No Speculative Transactions. McGowan team members may not engage in speculative transactions that could lead to inadvertent violations of insider trading laws, such as:

  • Short Sales. Short sales in client securities (sales of securities that are not then owned), including “sales against the box” (sales with delayed delivery).
  • Exchange-Traded Options. Option transactions (puts, calls and other derivatives) in client securities conducted on an exchange or in any other organized market.
  • Margin Accounts. Holding client securities in margin accounts, because failure to meet a margin call could result in the sale of such securities without your consent at a time when you are aware of material nonpublic information or otherwise not permitted to trade in such securities.
  • Pledges. Pledging client securities as collateral in a transaction that the office of general counsel of clients have determined could potentially lead to a violation of this policy or applicable securities laws, because a default could result in the transfer and/or sale of such securities without your consent at a time when you are aware of material nonpublic information or otherwise are not permitted to trade in such securities.
  • Hedging and Monetization Transactions. Certain hedging or monetization transactions involving client securities, such as zero-cost collars and forward sale contracts, because such transactions may provide ownership in client securities without the full risks and rewards of such ownership and, therefore, are not aligned with the interests of our shareholders.

Post-Termination Trading. This policy continues to apply to McGowan team members after termination of employment or other services to clients and affiliated companies. In other words, if the team member is aware of material nonpublic information when employment or a service relationship terminates, the team member may not trade until that information has become public or is no longer material.

No Exception for Hardship. Personal financial emergency or hardship does not excuse McGowan team members from compliance with this policy.

Blackout Procedures. To help prevent inadvertent violations of the securities laws and avoid even the appearance of illegal insider trading, McGowan team members are required to refrain from trading in client securities during periods specified by the client where material financial or other information has not yet been released to and fully absorbed by the public.

Definition of Material Nonpublic Information

“Material nonpublic information” is any information which has each of the following characteristics:

Material Nonpublic Information. Information is “material” if there is a substantial likelihood that a reasonable investor would consider it important in deciding whether to buy, hold or sell a security. In other words, any information that could reasonably be expected to affect the price of the security is material. Both positive and negative information can be material. Common examples of material information are:

  • projections of future earnings or losses and other earnings guidance;
  • earnings that are inconsistent with the consensus expectations of the investment community;
  • pending or proposed mergers, tender offers or significant acquisitions or dispositions;
  • changes in management;
  • significant events regarding securities such as stock splits or new offerings;
  • severe financial liquidity problems;
  • changes in dividend policies;
  • significant actual or threatened litigation (or the resolution thereof); and
  • significant new contracts, orders, suppliers, customers or finance sources (or the loss thereof).

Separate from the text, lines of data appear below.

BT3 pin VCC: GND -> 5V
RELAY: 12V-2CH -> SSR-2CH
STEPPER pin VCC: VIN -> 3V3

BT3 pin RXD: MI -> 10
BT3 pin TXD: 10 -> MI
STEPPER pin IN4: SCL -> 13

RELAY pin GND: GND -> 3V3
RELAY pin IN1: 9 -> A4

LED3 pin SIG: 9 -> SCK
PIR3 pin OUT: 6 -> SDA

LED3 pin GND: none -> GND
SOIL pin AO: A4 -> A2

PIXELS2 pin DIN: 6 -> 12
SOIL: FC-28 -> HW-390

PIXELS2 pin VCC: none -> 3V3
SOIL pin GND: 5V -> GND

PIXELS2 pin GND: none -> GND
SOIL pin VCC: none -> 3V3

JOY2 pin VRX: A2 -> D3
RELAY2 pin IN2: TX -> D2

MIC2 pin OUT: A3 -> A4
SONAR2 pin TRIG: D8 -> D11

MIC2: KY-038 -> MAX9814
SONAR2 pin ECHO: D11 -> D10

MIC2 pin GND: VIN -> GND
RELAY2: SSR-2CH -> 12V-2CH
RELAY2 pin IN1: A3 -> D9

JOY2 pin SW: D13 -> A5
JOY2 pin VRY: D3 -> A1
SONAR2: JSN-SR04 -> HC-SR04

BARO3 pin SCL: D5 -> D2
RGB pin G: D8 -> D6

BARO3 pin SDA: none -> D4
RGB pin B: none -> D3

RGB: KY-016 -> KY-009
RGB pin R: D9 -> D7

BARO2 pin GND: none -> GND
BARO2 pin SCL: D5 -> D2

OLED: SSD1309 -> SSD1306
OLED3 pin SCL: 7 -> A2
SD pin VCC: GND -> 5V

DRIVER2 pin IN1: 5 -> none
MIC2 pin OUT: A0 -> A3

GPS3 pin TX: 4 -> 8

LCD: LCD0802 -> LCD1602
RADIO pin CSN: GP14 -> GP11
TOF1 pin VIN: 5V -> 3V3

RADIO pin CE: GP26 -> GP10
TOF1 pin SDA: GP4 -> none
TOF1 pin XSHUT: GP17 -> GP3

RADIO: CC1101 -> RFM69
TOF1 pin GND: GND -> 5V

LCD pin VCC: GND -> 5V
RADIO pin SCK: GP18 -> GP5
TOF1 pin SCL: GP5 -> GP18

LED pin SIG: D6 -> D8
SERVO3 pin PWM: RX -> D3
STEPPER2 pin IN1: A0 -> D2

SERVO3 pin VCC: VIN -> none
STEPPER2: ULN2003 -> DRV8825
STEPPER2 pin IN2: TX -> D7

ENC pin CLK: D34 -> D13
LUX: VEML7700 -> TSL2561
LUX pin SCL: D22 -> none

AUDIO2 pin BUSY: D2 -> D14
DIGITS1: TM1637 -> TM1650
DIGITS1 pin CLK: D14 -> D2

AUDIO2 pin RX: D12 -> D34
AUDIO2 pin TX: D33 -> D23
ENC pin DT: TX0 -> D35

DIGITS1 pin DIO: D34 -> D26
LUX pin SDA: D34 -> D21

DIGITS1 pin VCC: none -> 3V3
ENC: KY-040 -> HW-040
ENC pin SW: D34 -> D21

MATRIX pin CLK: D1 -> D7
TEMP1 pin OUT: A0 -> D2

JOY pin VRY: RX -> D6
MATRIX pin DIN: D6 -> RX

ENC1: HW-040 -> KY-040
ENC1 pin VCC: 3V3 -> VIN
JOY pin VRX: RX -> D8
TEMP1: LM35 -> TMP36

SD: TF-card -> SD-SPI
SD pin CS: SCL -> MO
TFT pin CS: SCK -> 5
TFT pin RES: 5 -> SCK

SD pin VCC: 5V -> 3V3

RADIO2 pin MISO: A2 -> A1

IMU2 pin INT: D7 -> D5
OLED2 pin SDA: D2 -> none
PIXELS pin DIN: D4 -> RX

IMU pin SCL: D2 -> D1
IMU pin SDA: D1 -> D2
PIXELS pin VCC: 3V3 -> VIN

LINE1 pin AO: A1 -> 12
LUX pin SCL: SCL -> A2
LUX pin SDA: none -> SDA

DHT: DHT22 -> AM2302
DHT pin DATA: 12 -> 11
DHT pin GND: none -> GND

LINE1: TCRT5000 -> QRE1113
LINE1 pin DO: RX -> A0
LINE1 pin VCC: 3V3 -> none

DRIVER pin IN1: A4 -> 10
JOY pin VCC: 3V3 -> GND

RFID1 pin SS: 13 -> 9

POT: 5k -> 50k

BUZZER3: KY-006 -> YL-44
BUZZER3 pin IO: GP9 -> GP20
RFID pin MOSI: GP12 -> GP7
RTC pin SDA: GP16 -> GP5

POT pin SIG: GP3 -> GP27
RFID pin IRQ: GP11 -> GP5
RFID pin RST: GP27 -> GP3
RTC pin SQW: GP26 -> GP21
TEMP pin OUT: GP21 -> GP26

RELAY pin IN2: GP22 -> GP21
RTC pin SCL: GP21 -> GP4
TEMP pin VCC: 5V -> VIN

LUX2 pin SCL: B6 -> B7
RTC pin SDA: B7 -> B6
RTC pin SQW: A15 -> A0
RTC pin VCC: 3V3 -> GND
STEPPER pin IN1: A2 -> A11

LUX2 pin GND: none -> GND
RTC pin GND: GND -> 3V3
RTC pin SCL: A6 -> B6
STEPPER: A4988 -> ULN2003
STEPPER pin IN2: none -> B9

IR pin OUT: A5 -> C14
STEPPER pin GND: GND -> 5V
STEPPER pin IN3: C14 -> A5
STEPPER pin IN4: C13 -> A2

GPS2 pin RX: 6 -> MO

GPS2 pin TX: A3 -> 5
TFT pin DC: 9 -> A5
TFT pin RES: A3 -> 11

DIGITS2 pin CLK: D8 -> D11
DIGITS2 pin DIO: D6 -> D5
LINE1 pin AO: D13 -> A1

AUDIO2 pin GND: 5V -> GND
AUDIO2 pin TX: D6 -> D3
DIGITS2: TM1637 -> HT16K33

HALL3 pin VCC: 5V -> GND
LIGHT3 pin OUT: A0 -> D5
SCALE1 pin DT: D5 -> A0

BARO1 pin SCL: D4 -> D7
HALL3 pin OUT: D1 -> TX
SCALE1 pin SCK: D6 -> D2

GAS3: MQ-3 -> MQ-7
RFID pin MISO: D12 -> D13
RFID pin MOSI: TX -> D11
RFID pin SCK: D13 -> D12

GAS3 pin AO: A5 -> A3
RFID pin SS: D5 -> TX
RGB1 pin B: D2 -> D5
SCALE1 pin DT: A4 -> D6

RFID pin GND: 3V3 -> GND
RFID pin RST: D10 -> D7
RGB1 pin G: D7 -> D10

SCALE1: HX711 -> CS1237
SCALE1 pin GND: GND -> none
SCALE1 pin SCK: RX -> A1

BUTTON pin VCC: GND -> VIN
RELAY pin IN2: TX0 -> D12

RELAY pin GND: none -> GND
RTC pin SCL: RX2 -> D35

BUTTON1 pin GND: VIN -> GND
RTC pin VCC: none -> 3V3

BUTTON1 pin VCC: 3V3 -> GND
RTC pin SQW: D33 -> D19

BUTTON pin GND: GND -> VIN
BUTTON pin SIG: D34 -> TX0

Nonpublic Information. Information is “nonpublic” if it is not generally known or available to the public. A common misconception is that information loses its “nonpublic” status as soon as a press release disclosing the information is issued. However, information is considered to be generally known or available to the public only when (a) it has been released broadly to the marketplace and (b) the investing public has had time to fully absorb it. McGowan’s general rule is that information remains nonpublic for a period of 24 hours after it is disclosed to the public by press release or SEC filing by the client.